Bill Gates is a busy man. Possessing one of the greatest fortunes in world history while simultaneously operating a foundation intent on giving it all away, certainly comes with its share of demands. But as if they weren’t enough, recently, thanks to growing domestic and international concerns, Gates has been lucky enough to add one more item to his general itinerary: defending vaccines.

As co-founder and chair of the Bill & Melinda Gates Foundation, one of the developing world’s greatest sources for funding public health, Gates has been thrust into the unique position of having to defend vaccines against safety concerns, while also defending their profitability – an oft-addressed basis for “Big Pharma” conspiracy theories.

That companies would have the audacity to make money off their highly effective product has long been fodder for vaccine critics, but rising vaccine costs have now earned the consternation of an increasing number of credible organizations, such as Doctors Without Borders.
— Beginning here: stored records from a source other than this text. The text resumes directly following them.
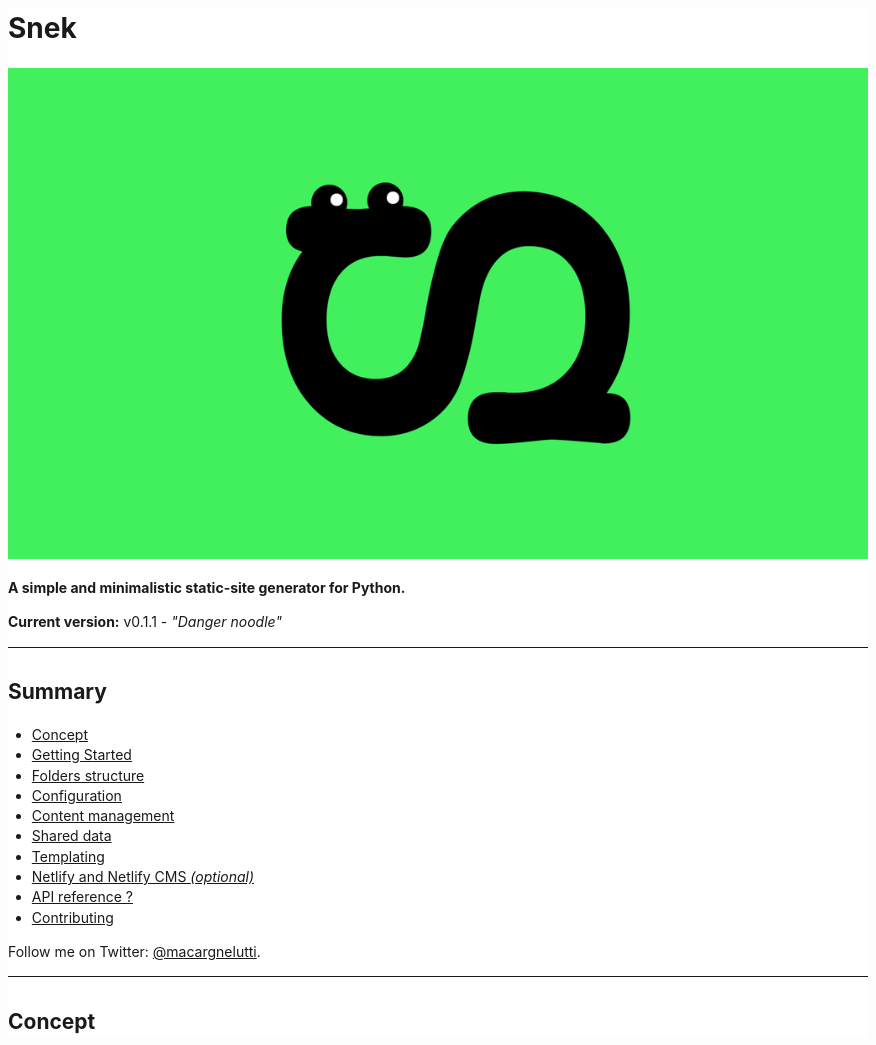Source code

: # Snek
![snek's github banner](https://raw.githubusercontent.com/matteocargnelutti/snek/master/misc/snek-banner-tmp-1750x.png "snek")

**A simple and minimalistic static-site generator for Python.**

**Current version:** v0.1.1 - _"Danger noodle"_

---

## Summary
- [Concept](#concept)
- [Getting Started](#getting-started)
- [Folders structure](#folders-structure)
- [Configuration](#configuration)
- [Content management](#content-management)
- [Shared data](#shared-data)
- [Templating](#templating)
- [Netlify and Netlify CMS _(optional)_](#netlify-and-netlify-cms)
- [API reference ?](#api-reference)
- [Contributing](#contributing)

Follow me on Twitter: [@macargnelutti](https://twitter.com/macargnelutti).

---

## Concept
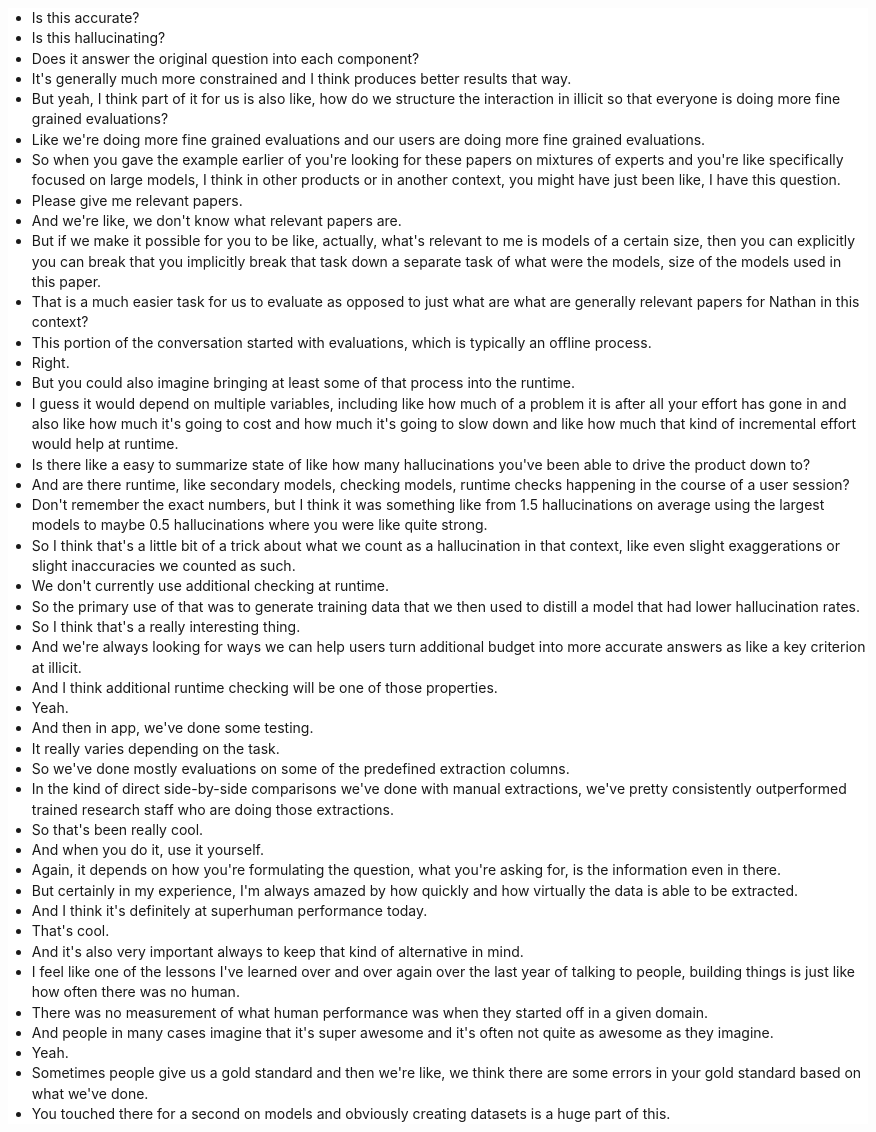 *  Is this accurate?
*  Is this hallucinating?
*  Does it answer the original question into each component?
*  It's generally much more constrained and I think produces better results that way.
*  But yeah, I think part of it for us is also like, how do we structure the interaction in illicit so that everyone is doing more fine grained evaluations?
*  Like we're doing more fine grained evaluations and our users are doing more fine grained evaluations.
*  So when you gave the example earlier of you're looking for these papers on mixtures of experts and you're like specifically focused on large models, I think in other products or in another context, you might have just been like, I have this question.
*  Please give me relevant papers.
*  And we're like, we don't know what relevant papers are.
*  But if we make it possible for you to be like, actually, what's relevant to me is models of a certain size, then you can explicitly you can break that you implicitly break that task down a separate task of what were the models, size of the models used in this paper.
*  That is a much easier task for us to evaluate as opposed to just what are what are generally relevant papers for Nathan in this context?
*  This portion of the conversation started with evaluations, which is typically an offline process.
*  Right.
*  But you could also imagine bringing at least some of that process into the runtime.
*  I guess it would depend on multiple variables, including like how much of a problem it is after all your effort has gone in and also like how much it's going to cost and how much it's going to slow down and like how much that kind of incremental effort would help at runtime.
*  Is there like a easy to summarize state of like how many hallucinations you've been able to drive the product down to?
*  And are there runtime, like secondary models, checking models, runtime checks happening in the course of a user session?
*  Don't remember the exact numbers, but I think it was something like from 1.5 hallucinations on average using the largest models to maybe 0.5 hallucinations where you were like quite strong.
*  So I think that's a little bit of a trick about what we count as a hallucination in that context, like even slight exaggerations or slight inaccuracies we counted as such.
*  We don't currently use additional checking at runtime.
*  So the primary use of that was to generate training data that we then used to distill a model that had lower hallucination rates.
*  So I think that's a really interesting thing.
*  And we're always looking for ways we can help users turn additional budget into more accurate answers as like a key criterion at illicit.
*  And I think additional runtime checking will be one of those properties.
*  Yeah.
*  And then in app, we've done some testing.
*  It really varies depending on the task.
*  So we've done mostly evaluations on some of the predefined extraction columns.
*  In the kind of direct side-by-side comparisons we've done with manual extractions, we've pretty consistently outperformed trained research staff who are doing those extractions.
*  So that's been really cool.
*  And when you do it, use it yourself.
*  Again, it depends on how you're formulating the question, what you're asking for, is the information even in there.
*  But certainly in my experience, I'm always amazed by how quickly and how virtually the data is able to be extracted.
*  And I think it's definitely at superhuman performance today.
*  That's cool.
*  And it's also very important always to keep that kind of alternative in mind.
*  I feel like one of the lessons I've learned over and over again over the last year of talking to people, building things is just like how often there was no human.
*  There was no measurement of what human performance was when they started off in a given domain.
*  And people in many cases imagine that it's super awesome and it's often not quite as awesome as they imagine.
*  Yeah.
*  Sometimes people give us a gold standard and then we're like, we think there are some errors in your gold standard based on what we've done.
*  You touched there for a second on models and obviously creating datasets is a huge part of this.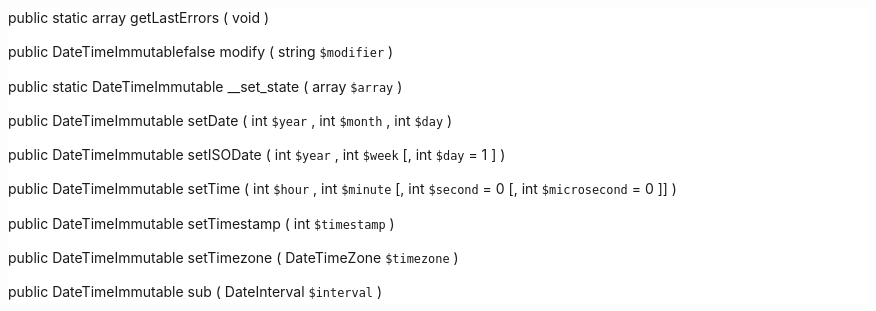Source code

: <span class="modifier">public</span> <span
class="modifier">static</span> <span class="type">array</span> <span
class="methodname">getLastErrors</span> ( <span
class="methodparam">void</span> )

<span class="modifier">public</span> <span class="type"><span
class="type">DateTimeImmutable</span><span
class="type">false</span></span> <span class="methodname">modify</span>
( <span class="methodparam"><span class="type">string</span>
`$modifier`</span> )

<span class="modifier">public</span> <span
class="modifier">static</span> <span
class="type">DateTimeImmutable</span> <span
class="methodname">\_\_set\_state</span> ( <span
class="methodparam"><span class="type">array</span> `$array`</span> )

<span class="modifier">public</span> <span
class="type">DateTimeImmutable</span> <span
class="methodname">setDate</span> ( <span class="methodparam"><span
class="type">int</span> `$year`</span> , <span class="methodparam"><span
class="type">int</span> `$month`</span> , <span
class="methodparam"><span class="type">int</span> `$day`</span> )

<span class="modifier">public</span> <span
class="type">DateTimeImmutable</span> <span
class="methodname">setISODate</span> ( <span class="methodparam"><span
class="type">int</span> `$year`</span> , <span class="methodparam"><span
class="type">int</span> `$week`</span> \[, <span
class="methodparam"><span class="type">int</span> `$day`<span
class="initializer"> = 1</span></span> \] )

<span class="modifier">public</span> <span
class="type">DateTimeImmutable</span> <span
class="methodname">setTime</span> ( <span class="methodparam"><span
class="type">int</span> `$hour`</span> , <span class="methodparam"><span
class="type">int</span> `$minute`</span> \[, <span
class="methodparam"><span class="type">int</span> `$second`<span
class="initializer"> = 0</span></span> \[, <span
class="methodparam"><span class="type">int</span> `$microsecond`<span
class="initializer"> = 0</span></span> \]\] )

<span class="modifier">public</span> <span
class="type">DateTimeImmutable</span> <span
class="methodname">setTimestamp</span> ( <span class="methodparam"><span
class="type">int</span> `$timestamp`</span> )

<span class="modifier">public</span> <span
class="type">DateTimeImmutable</span> <span
class="methodname">setTimezone</span> ( <span class="methodparam"><span
class="type">DateTimeZone</span> `$timezone`</span> )

<span class="modifier">public</span> <span
class="type">DateTimeImmutable</span> <span
class="methodname">sub</span> ( <span class="methodparam"><span
class="type">DateInterval</span> `$interval`</span> )
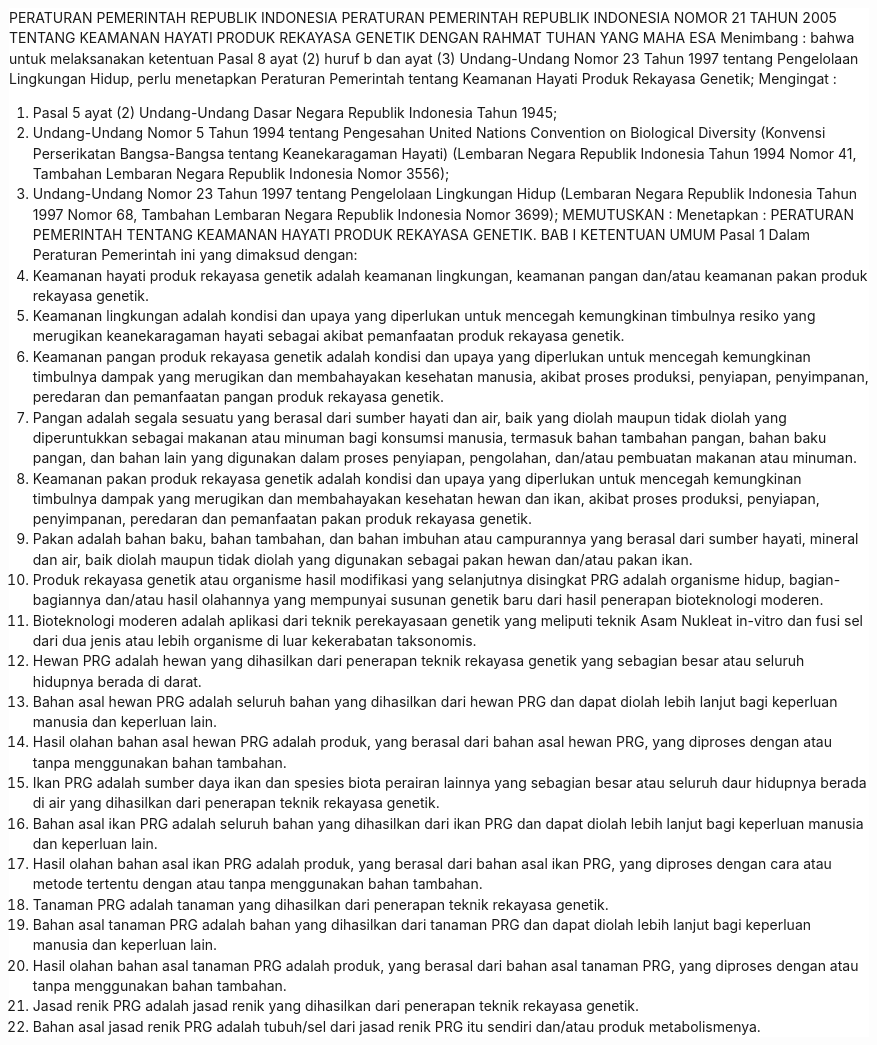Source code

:  PERATURAN PEMERINTAH REPUBLIK INDONESIA PERATURAN PEMERINTAH REPUBLIK INDONESIA NOMOR 21 TAHUN 2005 TENTANG KEAMANAN HAYATI PRODUK REKAYASA GENETIK
DENGAN RAHMAT TUHAN YANG MAHA ESA
Menimbang :
 bahwa untuk melaksanakan ketentuan Pasal 8 ayat (2) huruf b dan ayat (3) Undang-Undang Nomor 23 Tahun 1997 tentang Pengelolaan Lingkungan Hidup, perlu menetapkan Peraturan Pemerintah tentang Keamanan Hayati Produk Rekayasa Genetik;
Mengingat :

1. Pasal 5 ayat (2) Undang-Undang Dasar Negara Republik Indonesia Tahun 1945;
2. Undang-Undang Nomor 5 Tahun 1994 tentang Pengesahan United Nations Convention on Biological Diversity (Konvensi Perserikatan Bangsa-Bangsa tentang Keanekaragaman Hayati) (Lembaran Negara Republik Indonesia Tahun 1994 Nomor 41, Tambahan Lembaran Negara Republik Indonesia Nomor 3556);
3. Undang-Undang Nomor 23 Tahun 1997 tentang Pengelolaan Lingkungan Hidup (Lembaran Negara Republik Indonesia Tahun 1997 Nomor 68, Tambahan Lembaran Negara Republik Indonesia Nomor 3699);
MEMUTUSKAN :
 Menetapkan : PERATURAN PEMERINTAH TENTANG KEAMANAN HAYATI PRODUK REKAYASA GENETIK.
BAB I KETENTUAN UMUM
Pasal 1
Dalam Peraturan Pemerintah ini yang dimaksud dengan:
1. Keamanan hayati produk rekayasa genetik adalah keamanan lingkungan, keamanan pangan dan/atau keamanan pakan produk rekayasa genetik.
2. Keamanan lingkungan adalah kondisi dan upaya yang diperlukan untuk mencegah kemungkinan timbulnya resiko yang merugikan keanekaragaman hayati sebagai akibat pemanfaatan produk rekayasa genetik.
3. Keamanan pangan produk rekayasa genetik adalah kondisi dan upaya yang diperlukan untuk mencegah kemungkinan timbulnya dampak yang merugikan dan membahayakan kesehatan manusia, akibat proses produksi, penyiapan, penyimpanan, peredaran dan pemanfaatan pangan produk rekayasa genetik.
4. Pangan adalah segala sesuatu yang berasal dari sumber hayati dan air, baik yang diolah maupun tidak diolah yang diperuntukkan sebagai makanan atau minuman bagi konsumsi manusia, termasuk bahan tambahan pangan, bahan baku pangan, dan bahan lain yang digunakan dalam proses penyiapan, pengolahan, dan/atau pembuatan makanan atau minuman.
5. Keamanan pakan produk rekayasa genetik adalah kondisi dan upaya yang diperlukan untuk mencegah kemungkinan timbulnya dampak yang merugikan dan membahayakan kesehatan hewan dan ikan, akibat proses produksi, penyiapan, penyimpanan, peredaran dan pemanfaatan pakan produk rekayasa genetik.
6. Pakan adalah bahan baku, bahan tambahan, dan bahan imbuhan atau campurannya yang berasal dari sumber hayati, mineral dan air, baik diolah maupun tidak diolah yang digunakan sebagai pakan hewan dan/atau pakan ikan.
7. Produk rekayasa genetik atau organisme hasil modifikasi yang selanjutnya disingkat PRG adalah organisme hidup, bagian-bagiannya dan/atau hasil olahannya yang mempunyai susunan genetik baru dari hasil penerapan bioteknologi moderen.
8. Bioteknologi moderen adalah aplikasi dari teknik perekayasaan genetik yang meliputi teknik Asam Nukleat in-vitro dan fusi sel dari dua jenis atau lebih organisme di luar kekerabatan taksonomis.
9. Hewan PRG adalah hewan yang dihasilkan dari penerapan teknik rekayasa genetik yang sebagian besar atau seluruh hidupnya berada di darat.
10. Bahan asal hewan PRG adalah seluruh bahan yang dihasilkan dari hewan PRG dan dapat diolah lebih lanjut bagi keperluan manusia dan keperluan lain.
11. Hasil olahan bahan asal hewan PRG adalah produk, yang berasal dari bahan asal hewan PRG, yang diproses dengan atau tanpa menggunakan bahan tambahan.
12. Ikan PRG adalah sumber daya ikan dan spesies biota perairan lainnya yang sebagian besar atau seluruh daur hidupnya berada di air yang dihasilkan dari penerapan teknik rekayasa genetik.
13. Bahan asal ikan PRG adalah seluruh bahan yang dihasilkan dari ikan PRG dan dapat diolah lebih lanjut bagi keperluan manusia dan keperluan lain.
14. Hasil olahan bahan asal ikan PRG adalah produk, yang berasal dari bahan asal ikan PRG, yang diproses dengan cara atau metode tertentu dengan atau tanpa menggunakan bahan tambahan.
15. Tanaman PRG adalah tanaman yang dihasilkan dari penerapan teknik rekayasa genetik.
16. Bahan asal tanaman PRG adalah bahan yang dihasilkan dari tanaman PRG dan dapat diolah lebih lanjut bagi keperluan manusia dan keperluan lain.
17. Hasil olahan bahan asal tanaman PRG adalah produk, yang berasal dari bahan asal tanaman PRG, yang diproses dengan atau tanpa menggunakan bahan tambahan.
18. Jasad renik PRG adalah jasad renik yang dihasilkan dari penerapan teknik rekayasa genetik.
19. Bahan asal jasad renik PRG adalah tubuh/sel dari jasad renik PRG itu sendiri dan/atau produk metabolismenya.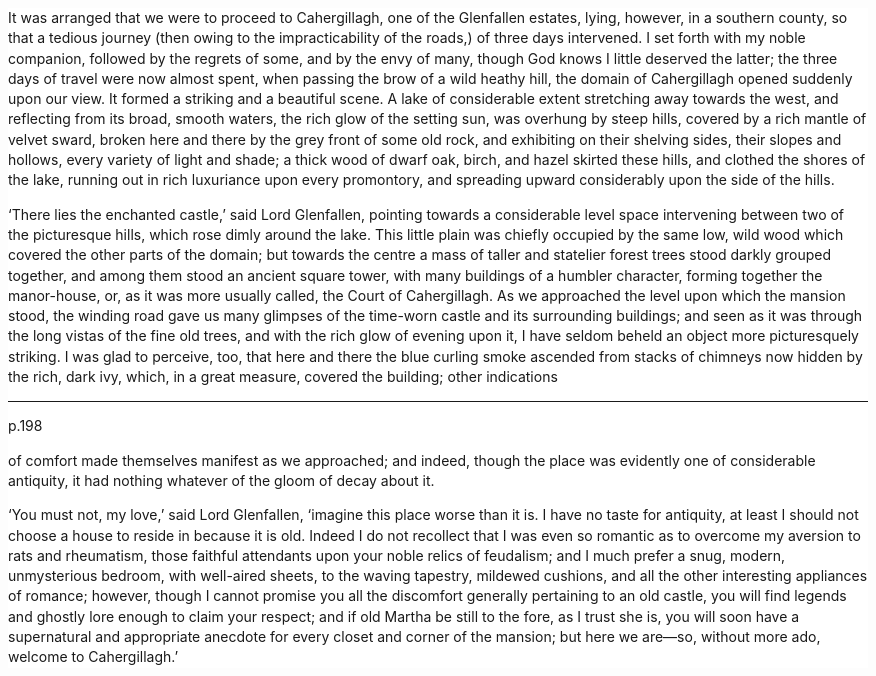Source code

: 
It was arranged that we were to proceed to Cahergillagh, one of the Glenfallen estates, lying, however, in a southern county, so that a tedious journey (then owing to the impracticability of the roads,) of three days intervened. I set forth with my noble companion, followed by the regrets of some, and by the envy of many, though God knows I little deserved the latter; the three days of travel were now almost spent, when passing the brow of a wild heathy hill, the domain of Cahergillagh opened suddenly upon our view. It formed a striking and a beautiful scene. A lake of considerable extent stretching away towards the west, and reflecting from its broad, smooth waters, the rich glow of the setting sun, was overhung by steep hills, covered by a rich mantle of velvet sward, broken here and there by the grey front of some old rock, and exhibiting on their shelving sides, their slopes and hollows, every variety of light and shade; a thick wood of dwarf oak, birch, and hazel skirted these hills, and clothed the shores of the lake, running out in rich luxuriance upon every promontory, and spreading upward considerably upon the side of the hills.


‘There lies the enchanted castle,’ said Lord Glenfallen, pointing towards a considerable level space intervening between two of the picturesque hills, which rose dimly around the lake. This little plain was chiefly occupied by the same low, wild wood which covered the other parts of the domain; but towards the centre a mass of taller and statelier forest trees stood darkly grouped together, and among them stood an ancient square tower, with many buildings of a humbler character, forming together the manor-house, or, as it was more usually called, the Court of Cahergillagh. As we approached the level upon which the mansion stood, the winding road gave us many glimpses of the time-worn castle and its surrounding buildings; and seen as it was through the long vistas of the fine old trees, and with the rich glow of evening upon it, I have seldom beheld an object more picturesquely striking. I was glad to perceive, too, that here and there the blue curling smoke ascended from stacks of chimneys now hidden by the rich, dark ivy, which, in a great measure, covered the building; other indications





---

p.198




 of comfort made themselves manifest as we approached; and indeed, though the place was evidently one of considerable antiquity, it had nothing whatever of the gloom of decay about it.


‘You must not, my love,’ said Lord Glenfallen, ‘imagine this place worse than it is. I have no taste for antiquity, at least I should not choose a house to reside in because it is old. Indeed I do not recollect that I was even so romantic as to overcome my aversion to rats and rheumatism, those faithful attendants upon your noble relics of feudalism; and I much prefer a snug, modern, unmysterious bedroom, with well-aired sheets, to the waving tapestry, mildewed cushions, and all the other interesting appliances of romance; however, though I cannot promise you all the discomfort generally pertaining to an old castle, you will find legends and ghostly lore enough to claim your respect; and if old Martha be still to the fore, as I trust she is, you will soon have a supernatural and appropriate anecdote for every closet and corner of the mansion; but here we are—so, without more ado, welcome to Cahergillagh.’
These organizations have issued repeated concerns that the high prices of vaccines are slowing down and complicating immunization efforts across the world.

Gates and his foundation (who, it’s worth noting, recently raised $7.5 billion to spend on vaccinations) not only disagree, but are wary of the outspoken concern. Too much criticism, says Gates, and companies might stop doing ‘research and development on any product that would help poor countries. Then they’re not criticized at all because they don’t have anything that these people are saying they should price at zero.’

These fears are not unfounded (for decades vaccines proved to be so unprofitable that many pharmaceutical companies simply stopped producing them) but they do downplay the potential severity of these cost hikes, not just in the developing world but in the United States as well.

Still, Gates does make one point that cannot be refuted: that immunization ‘is the cheapest thing ever done in health.’ As legitimate as the concern over vaccine costs is, the increases have no chance of falsifying Gates statement about cost-effectiveness any time soon.

According to John Hopkins Bloomberg School of Public Health, “Rolling out childhood immunizations against Hib, pneumococcal and rotavirus diseases in the world’s 73 poorest countries over the next decade would result in an estimated $63 billion in treatment and productivity savings. Additionally “the ability to avert 3.7 million deaths by using pneumococcal, Hib and rotavirus vaccines has an estimated value of $115 billion for those in at-risk countries.”

Amazingly, despite the obvious cost-effectiveness of mass immunization, new studies are discovering that long-term economic benefits have actually been underestimated. ‘If we had calculated the value of savings, averted medical costs, welfare benefits associated with averted deaths or other effects — in addition to productivity gains –vaccination would likely blow the socks off other forms of development aid,’ claims Professor David Canning of the Harvard School of Public Health. ‘The returns on investment in vaccination are at least as large, and possibly much larger, than the returns on basic education.’

Though the rising cost of vaccines may result in crises only foggily foreseen, the positive effects of continuing to purchase them, all over the world, only continue to grow. Millions of lives continue to be saved, fueling the development of the countries in which they are most needed. The Gavi Alliance estimates that by 2020 the money invested in vaccines will “yield an 18% percent rate of return.” The cost-effectiveness of this investment is obvious – so much so that more and more countries are devoting greater portions of their budgets towards immunization. In spite of growing doubts, the numbers only continue to speak for themselves: the effectiveness of vaccines, both cost and otherwise, are only improving the world.